Aesthetics of the Error – thoughts on the ‘generative' error
In Tim Barker’s Aesthetics of Error, the author discusses the term "generative"s several time with regards to artists and errors. This is something that in my own research practice is heavily reliant upon. An understanding of (and critical discussion about) these terms is something that will be key to the pertinence of 3D-Error.
Barker writes about numerous artists practices in his paper, all of whom rely in some way on error. This manifests itself in a variety of ways with glitch and noise in contemporary music, or errors in image encoding in visual art practices. Barkers concerns (compared with that of Mako Hill) appear to be aesthetic, interesting in the generative benefits that these errors bring. When writing about VJ performance artist Jorge Castro, he explains: “ A distinctly digital aesthetic is created here as the generative qualities and idiosyncrasies of an error make obvious the processes of the computer.” And although the aesthetic concerns of these works occur as a document to various digital processes, Barker points out that the generative nature of errors isn’t new, and isn’t refined to the digital age. “For instance, at the beginning of the 1960s Franz Erhard Walter, experimented with art “informel,” utilized errors and chance occurrences as generative tools.” As I have previously mentioned in my paper Towards a 3D-Error Methodology, many artists that work with errors do so as a way in which a generative tool in their processes, not solely as a satisfactory visual output, but for the purposes of bringing chance into their method.

Barker aligns this potentiality of chance with Deleuze’s theory on the ‘virtual’. For Deleuze the virtual is an array of potential outputs, actions or events which have not yet been actuated. Were various decisions or event happen to create a happing in reality, there are a range of potentialities which never actualize or have not yet been actualized. For Barker, the error tap into the ‘virtual’ as artist and the machine are unaware of the errant path the glitch will take them on. There is also a description of the complex relationship the artist must nurture with the machine in which produce errant results and thus tap into these potentialities. Barker explains that artists “thus direct the machine toward a particular operation, setting up the conditions for an error to emerge, but not actually solely designing the aesthetics of the error.” Artists must learn the workings of the machine, seeking out their limitations. This is important for a number of reasons, A) to get an output at all. Many errors which halt the processes and may produce nothing. B) to ensure the same results aren’t experienced each time, ie. an errant but methodical path. C) To adapt the changing methods of the machine, either learnt by the machine or adapted by the programmer. This is particularly true of software, which can be updated and changed by developers, automatically changed online or even on users computers.

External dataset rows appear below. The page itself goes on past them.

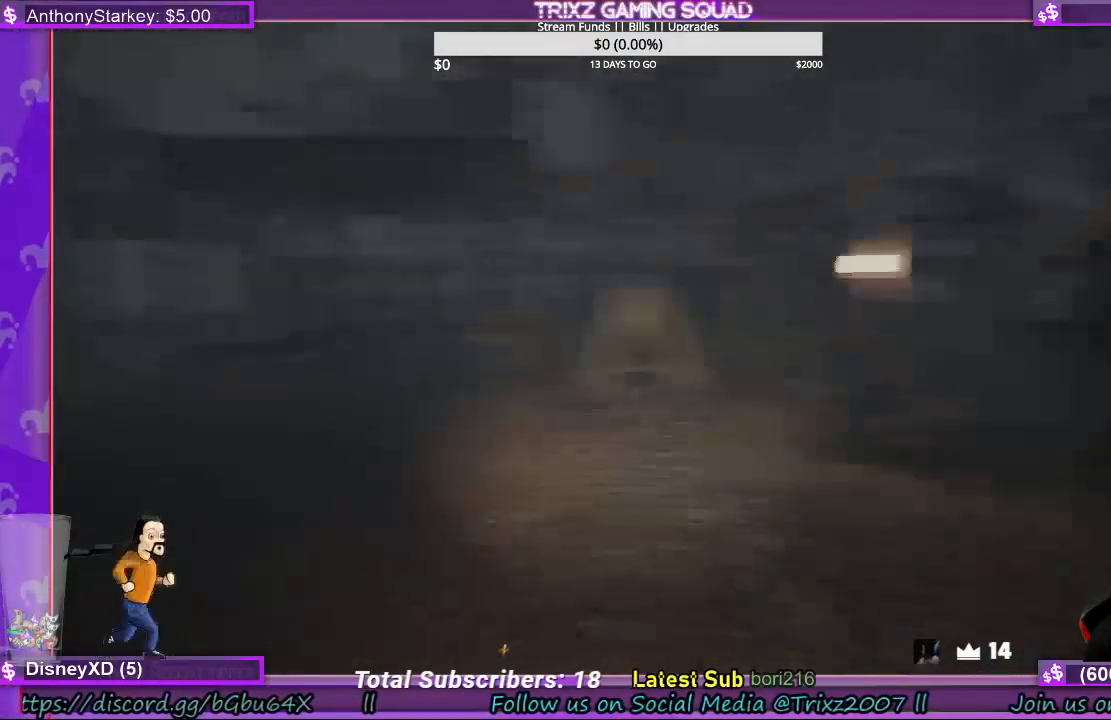
{"keys": ["a"], "mouse": [], "events": []}
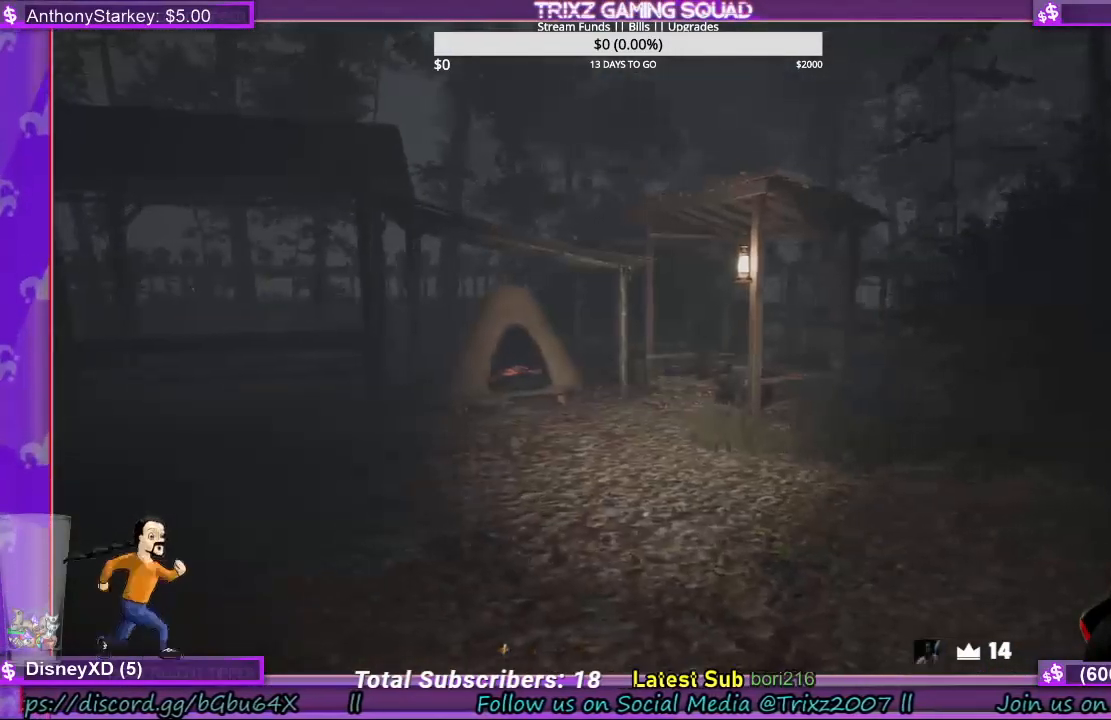
{"keys": ["w"], "mouse": [], "events": [[67, "a", "up"], [467, "w", "down"]]}
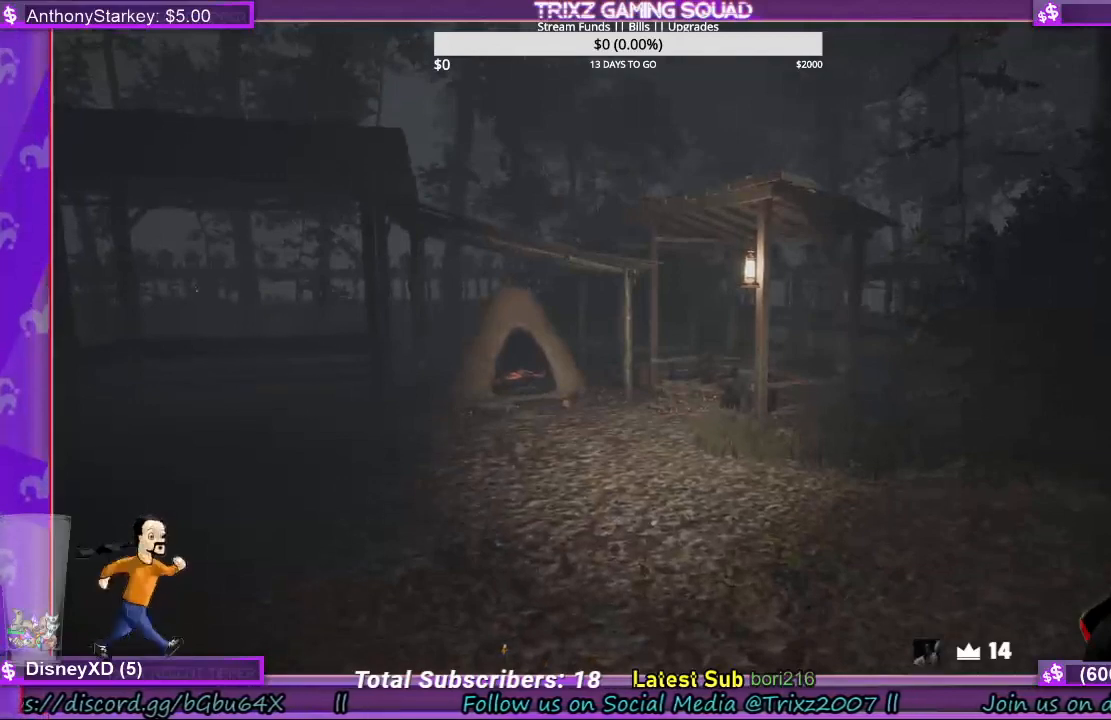
{"keys": ["shift", "w"], "mouse": [], "events": [[67, "shift", "down"]]}
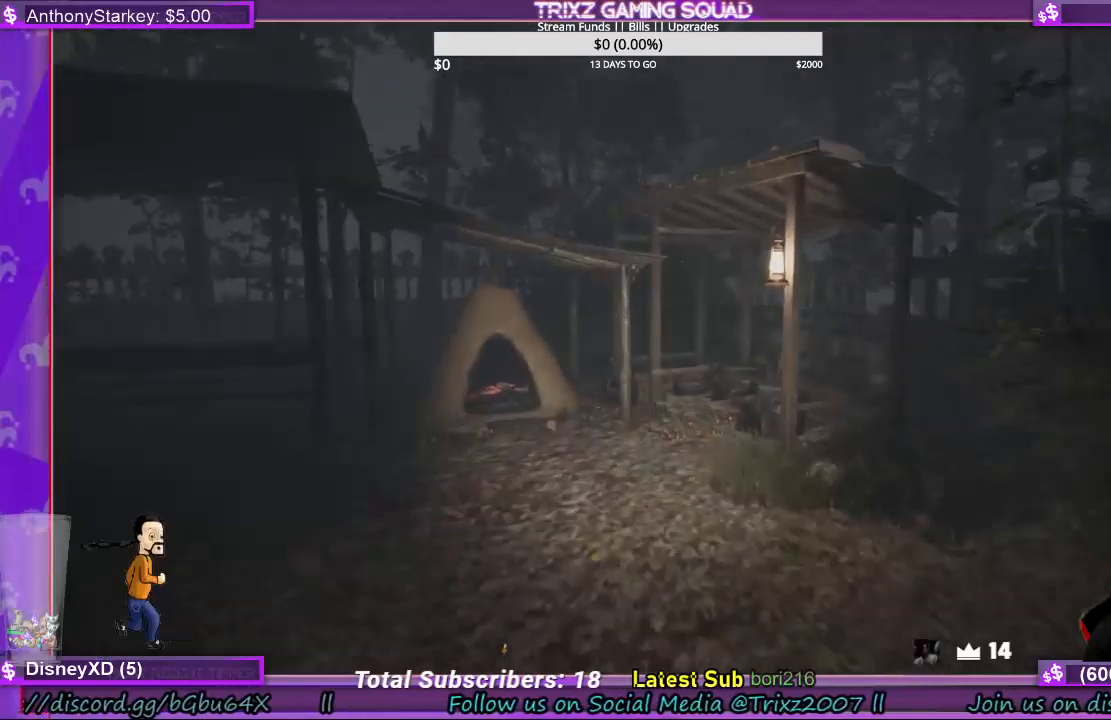
{"keys": ["shift", "w"], "mouse": [], "events": []}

This would mean artist have to re-learn methods to adapt to changes made to their generative process. Barker also explains a more symbiotic approach for media artists in a vision on how the generation of work isn’t purely the reserve of the artist themselves. That the artist knows the generation is shared with the machine. The machine is as much a part of the creation, and the proportion of the generation “In these instances, as the unique generative qualities of error are actualized, the artist can no longer be thought of as the sole creative force. Rather it is now the artist’s role to provide the circumstances for an error to emerge.” However, with direction from the artist, the output reveals the nature of the machine. Barker goes on to point out that is the potential of error inivetably exists in all technology, we cannot thing of machines as merely facilitating predetermined paths. Thus nodding towards a theory of all processes and technology as creative or generative.
I have particular interest in this relationship with the artist/machine as I have discussed in Towards a Generative 3D-Error Methodology. There is a learned and mutual generative effect of media art (an arguably all media output.) in which both artist and machine have generate errant potentialities and explore the ‘virtual’. Increasingly so, users are directed more and more heavily through “black boxes” with limited user mediation. Thus producing a greater significance of machine generativity. It is important therefore for artists to explore the political, commercial or technological reasons for this shift towards less user input, to know if there are deliberate manipulations of user data or merely errant ones. Reasoning for less user input could be for: ease of programming; for simpler, normative outputs; to be more commercially lucrative; for political reasons to protect the company from hackers and exposure to their intellectual property. There is also a drive for simplicity in technology in the hope that its ease of use will bring the company ubiquity amongst a wide range of users. This simplicity may not suit more creatives or activists seeking to create non-normative outputs and in return these output may not be a concern to the company. This discussion also leads into the the issue (as discussed in the Mako Hill article) about the need for error to expose these working and decisions in technology.